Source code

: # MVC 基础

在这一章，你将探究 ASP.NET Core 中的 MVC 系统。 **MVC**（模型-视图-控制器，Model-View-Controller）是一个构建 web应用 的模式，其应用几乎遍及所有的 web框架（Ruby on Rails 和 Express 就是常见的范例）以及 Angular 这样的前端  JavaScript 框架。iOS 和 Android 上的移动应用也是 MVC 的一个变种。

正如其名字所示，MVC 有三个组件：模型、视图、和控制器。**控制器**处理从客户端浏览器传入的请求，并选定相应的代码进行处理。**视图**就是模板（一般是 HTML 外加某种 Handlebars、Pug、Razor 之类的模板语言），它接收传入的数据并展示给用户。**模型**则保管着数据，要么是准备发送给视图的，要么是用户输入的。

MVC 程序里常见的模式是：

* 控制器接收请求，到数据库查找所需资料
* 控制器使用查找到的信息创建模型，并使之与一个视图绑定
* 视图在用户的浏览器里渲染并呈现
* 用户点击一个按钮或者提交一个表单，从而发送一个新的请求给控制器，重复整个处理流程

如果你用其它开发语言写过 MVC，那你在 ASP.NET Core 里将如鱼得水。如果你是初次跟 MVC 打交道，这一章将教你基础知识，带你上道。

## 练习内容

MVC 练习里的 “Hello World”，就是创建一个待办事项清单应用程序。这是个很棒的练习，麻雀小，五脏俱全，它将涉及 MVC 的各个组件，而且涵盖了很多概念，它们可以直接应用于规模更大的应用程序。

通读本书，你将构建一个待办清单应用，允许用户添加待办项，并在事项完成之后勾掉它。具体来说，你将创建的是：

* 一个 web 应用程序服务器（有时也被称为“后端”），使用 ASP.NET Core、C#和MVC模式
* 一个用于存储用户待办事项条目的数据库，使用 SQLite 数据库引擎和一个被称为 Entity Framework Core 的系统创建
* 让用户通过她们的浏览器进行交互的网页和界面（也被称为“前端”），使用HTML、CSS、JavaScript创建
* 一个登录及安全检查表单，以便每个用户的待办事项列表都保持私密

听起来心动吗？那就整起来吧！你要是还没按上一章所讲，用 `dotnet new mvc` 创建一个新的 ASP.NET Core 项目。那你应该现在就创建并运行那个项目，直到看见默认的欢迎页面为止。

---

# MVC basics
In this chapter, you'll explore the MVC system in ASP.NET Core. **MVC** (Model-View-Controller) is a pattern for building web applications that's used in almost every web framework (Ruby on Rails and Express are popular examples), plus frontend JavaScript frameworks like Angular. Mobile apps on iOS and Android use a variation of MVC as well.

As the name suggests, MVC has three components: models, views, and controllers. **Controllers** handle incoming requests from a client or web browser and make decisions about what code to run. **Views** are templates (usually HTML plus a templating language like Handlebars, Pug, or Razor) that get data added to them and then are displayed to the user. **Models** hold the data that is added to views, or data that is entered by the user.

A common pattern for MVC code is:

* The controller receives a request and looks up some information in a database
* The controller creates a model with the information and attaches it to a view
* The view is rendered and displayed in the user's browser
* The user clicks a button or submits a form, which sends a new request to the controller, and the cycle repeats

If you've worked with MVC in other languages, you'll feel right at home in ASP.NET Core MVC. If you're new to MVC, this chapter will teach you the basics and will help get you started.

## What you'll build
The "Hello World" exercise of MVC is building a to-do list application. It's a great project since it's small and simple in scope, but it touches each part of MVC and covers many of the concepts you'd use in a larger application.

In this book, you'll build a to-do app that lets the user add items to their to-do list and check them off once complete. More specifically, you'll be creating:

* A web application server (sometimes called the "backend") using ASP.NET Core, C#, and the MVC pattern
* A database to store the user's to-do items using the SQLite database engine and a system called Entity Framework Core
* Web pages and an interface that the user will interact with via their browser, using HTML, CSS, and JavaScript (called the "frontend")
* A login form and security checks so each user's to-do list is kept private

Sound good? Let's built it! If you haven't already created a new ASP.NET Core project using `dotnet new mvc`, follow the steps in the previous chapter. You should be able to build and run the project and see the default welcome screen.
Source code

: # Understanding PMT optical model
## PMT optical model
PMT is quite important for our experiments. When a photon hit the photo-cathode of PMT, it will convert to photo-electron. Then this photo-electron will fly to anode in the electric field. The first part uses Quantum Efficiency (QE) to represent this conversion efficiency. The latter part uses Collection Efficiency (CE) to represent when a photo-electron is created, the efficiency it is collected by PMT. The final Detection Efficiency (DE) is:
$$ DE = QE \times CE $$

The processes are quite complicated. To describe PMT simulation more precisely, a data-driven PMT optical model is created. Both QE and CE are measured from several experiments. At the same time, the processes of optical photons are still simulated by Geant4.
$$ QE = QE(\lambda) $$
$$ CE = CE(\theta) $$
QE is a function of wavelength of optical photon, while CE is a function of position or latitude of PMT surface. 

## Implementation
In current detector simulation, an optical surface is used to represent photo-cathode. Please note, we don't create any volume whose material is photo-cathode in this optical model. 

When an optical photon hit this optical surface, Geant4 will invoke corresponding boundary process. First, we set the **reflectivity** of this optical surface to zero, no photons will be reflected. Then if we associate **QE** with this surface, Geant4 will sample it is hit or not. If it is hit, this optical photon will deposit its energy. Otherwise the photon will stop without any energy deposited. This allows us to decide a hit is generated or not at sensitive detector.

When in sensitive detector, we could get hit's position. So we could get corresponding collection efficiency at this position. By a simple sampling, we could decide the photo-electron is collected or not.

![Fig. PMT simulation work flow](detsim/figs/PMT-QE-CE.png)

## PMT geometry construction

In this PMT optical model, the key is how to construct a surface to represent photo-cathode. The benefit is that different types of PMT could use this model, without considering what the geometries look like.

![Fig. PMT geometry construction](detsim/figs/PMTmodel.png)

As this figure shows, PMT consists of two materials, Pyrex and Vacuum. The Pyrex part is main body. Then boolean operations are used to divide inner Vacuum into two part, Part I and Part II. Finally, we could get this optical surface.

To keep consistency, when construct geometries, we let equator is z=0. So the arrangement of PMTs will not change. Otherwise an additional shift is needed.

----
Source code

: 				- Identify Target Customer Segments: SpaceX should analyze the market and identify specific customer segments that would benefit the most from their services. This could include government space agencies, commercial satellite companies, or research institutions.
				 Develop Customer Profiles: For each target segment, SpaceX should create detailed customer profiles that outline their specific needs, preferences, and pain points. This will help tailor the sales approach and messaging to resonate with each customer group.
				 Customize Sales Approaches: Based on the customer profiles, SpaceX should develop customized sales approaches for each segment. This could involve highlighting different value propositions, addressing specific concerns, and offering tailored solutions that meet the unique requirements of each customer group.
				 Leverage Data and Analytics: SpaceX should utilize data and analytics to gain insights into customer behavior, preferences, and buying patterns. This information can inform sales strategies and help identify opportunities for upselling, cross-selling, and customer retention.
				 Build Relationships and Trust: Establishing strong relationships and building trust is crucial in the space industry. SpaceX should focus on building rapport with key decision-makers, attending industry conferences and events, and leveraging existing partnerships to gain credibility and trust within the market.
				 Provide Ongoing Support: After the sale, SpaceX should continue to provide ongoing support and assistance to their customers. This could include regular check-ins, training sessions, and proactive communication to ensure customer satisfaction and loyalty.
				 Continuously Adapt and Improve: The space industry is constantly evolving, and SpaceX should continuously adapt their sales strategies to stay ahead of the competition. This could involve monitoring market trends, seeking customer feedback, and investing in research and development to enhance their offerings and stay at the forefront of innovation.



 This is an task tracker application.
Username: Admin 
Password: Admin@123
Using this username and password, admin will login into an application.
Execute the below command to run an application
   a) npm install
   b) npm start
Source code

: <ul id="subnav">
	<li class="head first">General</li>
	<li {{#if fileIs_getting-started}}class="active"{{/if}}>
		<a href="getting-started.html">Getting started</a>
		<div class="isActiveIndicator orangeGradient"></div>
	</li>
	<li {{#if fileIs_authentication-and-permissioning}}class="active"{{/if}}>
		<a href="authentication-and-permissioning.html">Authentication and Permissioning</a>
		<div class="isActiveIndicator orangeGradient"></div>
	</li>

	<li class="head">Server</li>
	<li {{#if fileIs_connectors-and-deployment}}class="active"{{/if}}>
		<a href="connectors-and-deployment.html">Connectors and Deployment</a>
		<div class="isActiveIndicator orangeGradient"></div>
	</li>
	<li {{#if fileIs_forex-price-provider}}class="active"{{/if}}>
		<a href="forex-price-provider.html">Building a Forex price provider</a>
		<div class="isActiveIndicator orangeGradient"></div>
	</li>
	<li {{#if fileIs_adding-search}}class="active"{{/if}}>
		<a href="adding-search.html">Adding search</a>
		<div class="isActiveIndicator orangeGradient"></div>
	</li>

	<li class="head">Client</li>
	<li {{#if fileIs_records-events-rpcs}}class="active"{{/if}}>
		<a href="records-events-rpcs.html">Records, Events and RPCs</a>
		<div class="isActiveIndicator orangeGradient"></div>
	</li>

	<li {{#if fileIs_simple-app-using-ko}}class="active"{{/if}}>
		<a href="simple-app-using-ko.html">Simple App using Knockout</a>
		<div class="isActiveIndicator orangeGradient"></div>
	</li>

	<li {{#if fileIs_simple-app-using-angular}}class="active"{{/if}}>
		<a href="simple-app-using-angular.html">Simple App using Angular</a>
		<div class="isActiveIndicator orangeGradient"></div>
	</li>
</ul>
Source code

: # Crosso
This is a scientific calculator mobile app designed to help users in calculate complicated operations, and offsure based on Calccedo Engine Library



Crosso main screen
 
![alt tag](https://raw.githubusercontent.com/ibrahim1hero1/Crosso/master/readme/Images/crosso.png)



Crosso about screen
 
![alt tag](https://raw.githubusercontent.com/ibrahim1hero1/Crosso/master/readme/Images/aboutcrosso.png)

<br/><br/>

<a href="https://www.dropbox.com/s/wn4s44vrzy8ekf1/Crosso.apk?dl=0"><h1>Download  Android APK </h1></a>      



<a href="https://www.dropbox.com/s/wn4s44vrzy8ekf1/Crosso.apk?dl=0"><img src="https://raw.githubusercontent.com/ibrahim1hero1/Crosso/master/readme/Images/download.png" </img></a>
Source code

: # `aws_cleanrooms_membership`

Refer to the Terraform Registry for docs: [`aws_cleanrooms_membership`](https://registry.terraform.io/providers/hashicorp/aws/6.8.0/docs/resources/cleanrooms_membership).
+ + +
Set down the rows verbatim, beginning at the line that contains "Crosso main screen" and continuing through the final line of the rows, with both ends included.

Crosso main screen
 
![alt tag](https://raw.githubusercontent.com/ibrahim1hero1/Crosso/master/readme/Images/crosso.png)



Crosso about screen
 
![alt tag](https://raw.githubusercontent.com/ibrahim1hero1/Crosso/master/readme/Images/aboutcrosso.png)

<br/><br/>

<a href="https://www.dropbox.com/s/wn4s44vrzy8ekf1/Crosso.apk?dl=0"><h1>Download  Android APK </h1></a>      



<a href="https://www.dropbox.com/s/wn4s44vrzy8ekf1/Crosso.apk?dl=0"><img src="https://raw.githubusercontent.com/ibrahim1hero1/Crosso/master/readme/Images/download.png" </img></a>
Source code

: # `aws_cleanrooms_membership`

Refer to the Terraform Registry for docs: [`aws_cleanrooms_membership`](https://registry.terraform.io/providers/hashicorp/aws/6.8.0/docs/resources/cleanrooms_membership).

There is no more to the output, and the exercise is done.